Shortly before starting the shoot, Abigail Disney started a public campaign demanding more taxes for the rich, called Tax Me More. In a televised interview, asked about Bob Iger’s salary, she spontaneously responded that “not even Jesus Christ is worth that much money.” There was a huge outcry on social media, where she received encouragement and criticism, and was also called a hypocrite. But she insisted on the message and made it all the way to the Senate to demand a law that would rein in “corporate ambition” and executive pay. At the Senate session, she was called a “Socialist” and a “Marxist.” As she explains in the movie, the Disney lobby had done its job before her own appearance.

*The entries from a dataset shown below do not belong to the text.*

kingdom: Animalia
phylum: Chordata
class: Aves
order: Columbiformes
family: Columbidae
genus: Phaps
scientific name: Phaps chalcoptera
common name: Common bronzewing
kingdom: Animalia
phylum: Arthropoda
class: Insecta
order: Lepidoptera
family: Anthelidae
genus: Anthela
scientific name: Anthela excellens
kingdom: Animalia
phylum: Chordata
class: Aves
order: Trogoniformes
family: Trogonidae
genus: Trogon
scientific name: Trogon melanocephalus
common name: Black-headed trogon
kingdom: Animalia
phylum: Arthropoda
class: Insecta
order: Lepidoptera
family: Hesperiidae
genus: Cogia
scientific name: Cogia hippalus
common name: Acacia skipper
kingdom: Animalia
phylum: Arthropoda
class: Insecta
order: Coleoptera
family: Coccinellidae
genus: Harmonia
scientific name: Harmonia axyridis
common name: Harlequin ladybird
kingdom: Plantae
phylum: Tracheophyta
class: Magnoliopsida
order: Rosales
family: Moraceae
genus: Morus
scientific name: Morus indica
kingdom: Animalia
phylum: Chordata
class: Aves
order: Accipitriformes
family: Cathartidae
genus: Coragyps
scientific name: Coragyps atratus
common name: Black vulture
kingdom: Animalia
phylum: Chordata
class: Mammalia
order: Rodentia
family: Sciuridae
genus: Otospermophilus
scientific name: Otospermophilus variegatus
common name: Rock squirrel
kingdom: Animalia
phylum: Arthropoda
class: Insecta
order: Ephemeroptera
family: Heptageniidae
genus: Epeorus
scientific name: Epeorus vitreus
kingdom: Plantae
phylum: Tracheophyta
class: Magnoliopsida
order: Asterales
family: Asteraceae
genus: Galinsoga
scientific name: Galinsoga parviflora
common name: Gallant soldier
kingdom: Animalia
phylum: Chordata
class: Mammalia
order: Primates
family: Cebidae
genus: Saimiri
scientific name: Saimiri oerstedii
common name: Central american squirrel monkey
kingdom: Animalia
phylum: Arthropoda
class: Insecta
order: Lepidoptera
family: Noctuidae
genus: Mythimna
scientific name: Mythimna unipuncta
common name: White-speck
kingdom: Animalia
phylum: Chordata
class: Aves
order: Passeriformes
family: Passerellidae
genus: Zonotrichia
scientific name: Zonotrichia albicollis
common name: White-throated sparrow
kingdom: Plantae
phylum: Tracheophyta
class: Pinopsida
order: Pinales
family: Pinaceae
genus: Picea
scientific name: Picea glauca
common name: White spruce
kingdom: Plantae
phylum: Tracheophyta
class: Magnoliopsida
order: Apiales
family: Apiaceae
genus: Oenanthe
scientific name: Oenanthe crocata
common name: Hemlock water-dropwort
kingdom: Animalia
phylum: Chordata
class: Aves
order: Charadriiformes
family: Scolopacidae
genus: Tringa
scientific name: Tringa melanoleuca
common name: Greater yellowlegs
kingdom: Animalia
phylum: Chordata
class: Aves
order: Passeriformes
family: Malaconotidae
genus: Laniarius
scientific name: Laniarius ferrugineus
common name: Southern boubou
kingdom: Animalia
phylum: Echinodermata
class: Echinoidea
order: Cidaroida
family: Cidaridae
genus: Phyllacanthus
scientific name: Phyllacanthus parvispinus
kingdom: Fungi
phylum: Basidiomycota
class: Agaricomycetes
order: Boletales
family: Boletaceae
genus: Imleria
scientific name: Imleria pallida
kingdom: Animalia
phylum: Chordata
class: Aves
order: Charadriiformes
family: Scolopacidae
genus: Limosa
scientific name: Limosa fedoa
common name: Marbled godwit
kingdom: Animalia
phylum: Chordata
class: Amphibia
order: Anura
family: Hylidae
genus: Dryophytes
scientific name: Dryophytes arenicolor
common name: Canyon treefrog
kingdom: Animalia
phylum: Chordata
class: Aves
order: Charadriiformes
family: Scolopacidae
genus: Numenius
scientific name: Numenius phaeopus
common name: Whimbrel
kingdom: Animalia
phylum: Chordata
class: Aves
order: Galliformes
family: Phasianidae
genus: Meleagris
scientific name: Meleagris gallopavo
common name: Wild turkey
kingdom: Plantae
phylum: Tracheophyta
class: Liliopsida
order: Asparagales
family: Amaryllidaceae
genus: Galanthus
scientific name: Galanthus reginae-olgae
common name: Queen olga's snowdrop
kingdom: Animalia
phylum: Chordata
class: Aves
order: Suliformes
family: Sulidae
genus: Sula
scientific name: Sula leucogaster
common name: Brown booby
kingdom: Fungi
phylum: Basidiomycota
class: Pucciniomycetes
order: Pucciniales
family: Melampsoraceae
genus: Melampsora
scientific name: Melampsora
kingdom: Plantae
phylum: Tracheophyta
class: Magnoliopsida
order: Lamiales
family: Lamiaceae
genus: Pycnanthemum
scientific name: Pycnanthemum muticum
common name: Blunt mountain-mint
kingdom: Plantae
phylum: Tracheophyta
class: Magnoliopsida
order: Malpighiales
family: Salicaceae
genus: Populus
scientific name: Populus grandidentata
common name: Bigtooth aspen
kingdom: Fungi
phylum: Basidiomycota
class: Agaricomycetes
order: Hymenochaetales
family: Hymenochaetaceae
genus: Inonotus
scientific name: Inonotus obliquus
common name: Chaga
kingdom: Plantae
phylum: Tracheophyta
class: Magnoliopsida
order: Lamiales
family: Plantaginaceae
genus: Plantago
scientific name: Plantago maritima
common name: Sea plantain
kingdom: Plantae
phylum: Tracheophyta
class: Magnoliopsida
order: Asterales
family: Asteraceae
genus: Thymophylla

The documentary alternates testimony from Disneyland employees who live on food stamps with analyses by economists and journalists who look at the loss of purchasing power by the working class and the dark side of the American dream, whose genesis the movie places in the days of Ronald Reagan and the slogan “greed is good” by the economist Milton Friedman. Disney compares this with the “ethical and values-based” management style of her own grandfather, who reportedly earned just 78 times as much as the employee with the lowest wages. “Our grandfather wouldn’t have done it,” she says together with her sister, who reminds her that if Bob Iger makes so much it’s also because shareholders like themselves have received more benefits in recent years.
From her “privileged situation,” as she admits in the film, Abigail Disney ends up addressing Bob Iger but not making him ultimately responsible. “Maybe it’s not our fault, but it is our responsibility,” she writes to him.